SportWeek, 12 dicembre 2015
Il ritorno della nebbia sui campi di calcio
Quel pomeriggio del dicembre ’58 la nebbia calò improvvisamente su Inter-Juve, come se un tubo di scappamento avesse sgasato dentro San Siro. Il secondo tempo era iniziato da poco, la Beneamata conduceva con gol di Angelillo e Firmani. L’arbitro Orlandini fermò il gioco. Boniperti, così furbo da farsi pagare dall’Avvocato in vacche gravide, afferrò il pallone e imbucò il tunnel degli spogliatoi. In quella confusione d’ombre tutti i giocatori lo seguirono.
In un altro dicembre, del ’72, il Milan s’incazzò come un puma. Segnò alla Lazio con Chiarugi al 78’ e quattro minuti dopo, a otto dal 90°, Gonnella fischiò la fine per mancanza di visibilità. Leggenda vuole che padre Antonio Lisandrini, studioso cappuccino che sceneggiò con Rossellini Francesco, giullare di Dio, vedendo in affanno la sua squadra, invocò, ascoltato, sorella nebbia.
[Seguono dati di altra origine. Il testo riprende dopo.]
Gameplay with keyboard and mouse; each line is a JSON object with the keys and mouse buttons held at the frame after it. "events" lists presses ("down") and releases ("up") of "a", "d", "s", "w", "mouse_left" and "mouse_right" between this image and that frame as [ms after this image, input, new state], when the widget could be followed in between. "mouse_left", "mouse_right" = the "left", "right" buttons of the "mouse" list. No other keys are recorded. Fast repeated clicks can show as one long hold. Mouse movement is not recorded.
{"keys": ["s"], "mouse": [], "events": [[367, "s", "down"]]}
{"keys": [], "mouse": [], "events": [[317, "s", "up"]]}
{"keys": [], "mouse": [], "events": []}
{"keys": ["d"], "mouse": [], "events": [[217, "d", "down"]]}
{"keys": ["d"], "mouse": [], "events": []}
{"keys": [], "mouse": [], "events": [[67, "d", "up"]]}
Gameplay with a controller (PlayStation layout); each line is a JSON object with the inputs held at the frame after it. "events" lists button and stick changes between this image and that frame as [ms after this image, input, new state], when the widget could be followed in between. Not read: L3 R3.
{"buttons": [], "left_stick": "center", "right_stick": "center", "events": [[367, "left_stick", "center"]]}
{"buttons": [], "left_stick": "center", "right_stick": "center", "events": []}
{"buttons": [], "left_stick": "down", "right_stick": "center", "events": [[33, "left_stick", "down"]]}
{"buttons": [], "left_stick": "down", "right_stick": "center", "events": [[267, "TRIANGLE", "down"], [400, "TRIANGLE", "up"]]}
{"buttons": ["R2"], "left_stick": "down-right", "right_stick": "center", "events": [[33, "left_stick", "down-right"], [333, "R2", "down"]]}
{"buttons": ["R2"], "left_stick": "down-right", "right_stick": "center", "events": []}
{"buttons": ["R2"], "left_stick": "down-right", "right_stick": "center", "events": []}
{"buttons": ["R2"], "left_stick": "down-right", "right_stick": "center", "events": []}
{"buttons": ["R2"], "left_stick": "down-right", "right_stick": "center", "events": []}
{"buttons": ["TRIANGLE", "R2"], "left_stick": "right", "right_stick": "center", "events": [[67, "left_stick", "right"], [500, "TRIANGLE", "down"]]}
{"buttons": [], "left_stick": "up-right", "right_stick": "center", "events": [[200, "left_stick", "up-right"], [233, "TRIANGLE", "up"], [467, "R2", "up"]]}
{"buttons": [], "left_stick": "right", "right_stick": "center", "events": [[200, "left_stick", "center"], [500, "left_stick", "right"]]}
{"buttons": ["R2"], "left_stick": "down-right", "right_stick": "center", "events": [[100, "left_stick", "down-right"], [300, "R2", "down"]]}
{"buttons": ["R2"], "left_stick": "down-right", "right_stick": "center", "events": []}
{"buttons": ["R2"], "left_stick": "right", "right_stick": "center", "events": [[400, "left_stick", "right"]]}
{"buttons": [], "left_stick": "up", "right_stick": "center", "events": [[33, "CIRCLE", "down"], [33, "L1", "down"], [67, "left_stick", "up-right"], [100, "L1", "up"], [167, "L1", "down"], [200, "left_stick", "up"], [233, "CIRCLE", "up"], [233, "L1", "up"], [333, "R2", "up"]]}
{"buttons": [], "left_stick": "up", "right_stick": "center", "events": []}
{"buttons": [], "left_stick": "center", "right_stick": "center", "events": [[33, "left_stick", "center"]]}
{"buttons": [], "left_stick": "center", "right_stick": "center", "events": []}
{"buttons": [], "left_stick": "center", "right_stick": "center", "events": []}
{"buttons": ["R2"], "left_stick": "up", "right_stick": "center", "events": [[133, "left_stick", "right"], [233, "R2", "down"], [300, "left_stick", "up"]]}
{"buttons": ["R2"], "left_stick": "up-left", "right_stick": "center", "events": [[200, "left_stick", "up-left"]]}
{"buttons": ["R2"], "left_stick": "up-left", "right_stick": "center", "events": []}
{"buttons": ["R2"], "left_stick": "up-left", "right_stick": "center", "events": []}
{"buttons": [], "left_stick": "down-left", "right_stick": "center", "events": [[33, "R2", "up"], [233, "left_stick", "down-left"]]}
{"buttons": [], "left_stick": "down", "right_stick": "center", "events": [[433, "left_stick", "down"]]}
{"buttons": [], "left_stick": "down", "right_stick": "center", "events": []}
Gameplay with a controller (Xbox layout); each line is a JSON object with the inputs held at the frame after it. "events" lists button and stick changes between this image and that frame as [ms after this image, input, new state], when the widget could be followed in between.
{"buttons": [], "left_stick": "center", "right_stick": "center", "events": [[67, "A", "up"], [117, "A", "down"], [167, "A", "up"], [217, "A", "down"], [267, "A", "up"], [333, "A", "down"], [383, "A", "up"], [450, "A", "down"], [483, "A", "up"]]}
Nel gennaio dell’83 gli irriducibili interisti del parterre, rimasti aggrappati alle sbarre dei distinti nonostante la partita fosse sparita nella nebbia, videro spuntare dal biancolatte il piccolo Juary che cominciò a danzare attorno alla bandierina. Giurava di aver segnato il quinto gol al Catanzaro, il primo e penultimo della sua grama vita in nerazzurro. «Il più bello della mia vita», assicurava. Nessuno poteva smentire. Accadevano cose così un tempo, quando i bollettini dell’Aeronautica ribadivano quotidianamente: “Nebbia in Val Padana” e i milanesi con i nasi incollati ai vetri di casa, come all’oblò di una navicella in una galassia di nulla, constatavano: “Gh’•è el nebiun”. I portieri che si allontanavano dai pali rischiavano di perdersi come il nonno felliniano di Amarcord davanti al cancello di casa. Gli attaccanti tornavano trionfanti in difesa ad annunciare a compagni ignari il gol appena segnato, come Fidippide da Maratona. Vecchioni cantava Luci a San Siro:“Ricordi il gioco dentro la nebbia? Tu ti nascondi e se ti trovo ti amo là...”. Nebbioni fitti da piantarci un chiodo che arrivano di colpo e di colpo restituivano il campo a spettatori felici come marinai di Colombo: “Terra!”. Allora non c’era il pallone giallo e rosso dell’Uomo Ragno e i calciatori non avevano ai piedi tinte da bazar turco. Non c’erano fluorescenze a bucare le ombre. Scarpe e pallone vestivano colori sacri, come lo sposo e la sposa: il bianco e il nero.
Poi di colpo, a sparire, è stata la nebbia perché i camini hanno smesso di sbuffare carbone e la terra si è surriscaldata. Così del calcio si è visto tutto, anche di più, perfino il labiale blasfemo dei calciatori, le ossa fratturate, i calciatori in mutande che si mettono i parastinchi in spogliatoio, i gol fantasma.
La grande novità meteorologica dell’autunno 2015 è il ritorno del nebiun, un reflusso vintage che avrebbe apprezzato anche Oscar Wilde: “È l’incertezza che affascina. La nebbia rende le cose meravigliose”.
Una sottoveste non toglie, aggiunge. La partita può nascondersi nel grigio. Ma se la ritrovo, la amo là. Ricordi il gioco?